University of Central Missouri’s Assistant Manager of Custodial Facilities Shannon Weaver at her office. Weaver said one of the goals for returning recycling to campus is to sustain a good environment for students.

 As part of the strategies to conserve resources and protect the campus environment, the University of Central Missouri has returned to the use of recycling bins on campus. Many believe there are gains bringing back recycling on campus. Lalithya Goud Burra, a graduate student in the School of Industrial Science and Technology, described the provision of the recycling bins on campus as a good development.

  “Understanding the value of recycling and waste prevention in the current atmosphere is crucial for lowering your environmental impacts,” Burra said. “It is also very important to educate the people on the gains of recycling and how the waste can be sorted while disposing of them.”

  Assistant Manager of Custodial Facilities Shannon Weaver said the university stands to gain a lot from recycling in addition to environmental cleanliness. Weaver said the re-introduction of recycling on campus will help the university’s environment be more litter-free, cleaner and livable to everyone.

   “I coordinate with students, faculty and staff and make sure that they are aware of what can be recycled in the large containers and what cannot,” Weaver said. “I also make sure that they are aware of the pro-shred bins we have. It’s a good opportunity for everyone to jump in and help our environment and make sure we have a clean Earth to give to our next generation.”

  On where the recycling bins are located on the campus, Weaver said the large recycle bins are located behind the Wood Building, there is another one at Fitzgerald Hall and there is another at Ellis Hall. 

  Weaver, who reiterated the long-term goals that UCM plans to achieve by bringing back the bins in the university environment, said currently there are no plans to add any more bins around campus.

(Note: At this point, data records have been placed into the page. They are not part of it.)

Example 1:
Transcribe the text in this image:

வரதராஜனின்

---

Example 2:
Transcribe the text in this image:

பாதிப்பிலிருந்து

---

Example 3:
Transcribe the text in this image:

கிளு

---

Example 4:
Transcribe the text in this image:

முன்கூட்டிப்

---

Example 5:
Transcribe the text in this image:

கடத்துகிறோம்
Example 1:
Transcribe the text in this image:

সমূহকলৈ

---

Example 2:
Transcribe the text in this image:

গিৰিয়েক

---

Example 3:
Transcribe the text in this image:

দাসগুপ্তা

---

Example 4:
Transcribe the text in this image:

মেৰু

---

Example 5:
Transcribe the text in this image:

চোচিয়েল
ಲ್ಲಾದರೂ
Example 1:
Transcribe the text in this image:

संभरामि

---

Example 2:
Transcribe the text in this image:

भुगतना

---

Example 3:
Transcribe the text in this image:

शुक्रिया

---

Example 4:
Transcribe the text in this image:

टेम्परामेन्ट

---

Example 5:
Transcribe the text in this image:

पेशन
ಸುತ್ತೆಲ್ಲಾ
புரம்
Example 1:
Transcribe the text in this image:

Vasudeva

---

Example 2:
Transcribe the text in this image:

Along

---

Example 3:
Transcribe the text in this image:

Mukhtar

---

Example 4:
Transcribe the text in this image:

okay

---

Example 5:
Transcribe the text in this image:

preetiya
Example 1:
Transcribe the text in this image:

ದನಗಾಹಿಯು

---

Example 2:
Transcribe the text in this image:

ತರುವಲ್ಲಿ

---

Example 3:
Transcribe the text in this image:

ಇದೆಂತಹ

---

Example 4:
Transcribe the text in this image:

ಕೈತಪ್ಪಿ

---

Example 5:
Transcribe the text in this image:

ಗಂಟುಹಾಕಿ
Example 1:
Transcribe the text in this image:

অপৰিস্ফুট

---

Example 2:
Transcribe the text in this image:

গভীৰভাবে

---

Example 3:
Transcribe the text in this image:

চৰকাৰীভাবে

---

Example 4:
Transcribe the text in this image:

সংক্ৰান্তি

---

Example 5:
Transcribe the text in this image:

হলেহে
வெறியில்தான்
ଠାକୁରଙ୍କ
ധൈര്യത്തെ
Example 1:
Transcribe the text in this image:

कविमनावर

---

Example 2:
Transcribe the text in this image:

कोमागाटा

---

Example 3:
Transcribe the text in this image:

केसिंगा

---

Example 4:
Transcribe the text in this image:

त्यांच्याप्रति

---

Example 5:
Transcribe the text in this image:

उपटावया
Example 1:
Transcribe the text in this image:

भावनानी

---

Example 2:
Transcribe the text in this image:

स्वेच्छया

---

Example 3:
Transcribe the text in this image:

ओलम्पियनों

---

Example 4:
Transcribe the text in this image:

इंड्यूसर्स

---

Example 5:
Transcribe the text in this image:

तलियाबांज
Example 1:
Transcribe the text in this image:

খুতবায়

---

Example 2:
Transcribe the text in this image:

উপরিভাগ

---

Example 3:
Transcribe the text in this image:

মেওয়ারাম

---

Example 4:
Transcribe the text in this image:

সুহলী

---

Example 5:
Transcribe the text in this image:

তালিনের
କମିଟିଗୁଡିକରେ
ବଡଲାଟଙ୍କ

  “At this time, we want to see how these work before we proceed any further. Just to keep our environment as litter free as possible and to sustain a good environment,” Weaver said. “We want to make sure future generations have a clean place to come to school and live.” 

  The assistant manager added she could not ascertain the cost of recycling because it depends on the usage. “I know it [usage] depends on how often the recycle bins are emptied and at this time it is only the second month they’ve been in place so I can’t tell you what the cost is.” 

  Weaver said when the bins are emptied, they go to Harrisonville. “They bring a container with them, that way they can place the empty container and take the full one back and it is sorted in Harrisonville. The benefit of course, is to keep our environment clean, keeping it sustainable.”

  She said that the major task is to make people know what can go into recycling to make the recycling culture easy to implement.

  “We go through a lot of paper and it makes me feel good to be able to recycle that instead of it going to a landfill,” Weaver said. “The only drawback is making sure people are aware of what can go in the recycling dumpsters. Otherwise, it would be a waste of time if they are putting the wrong stuff in the dumpsters because they would have to be taken to a landfill instead.”

  UCM student Mackenzie Rademacher said that the change will make recycling easier for her and other students she knows.

  “I feel like people will use it, instead of just throwing everything away,” Rademacher said. “I know the past couple of years a lot of people have been complaining about not having recycling. It makes you feel like you’re doing something instead of just being passive.”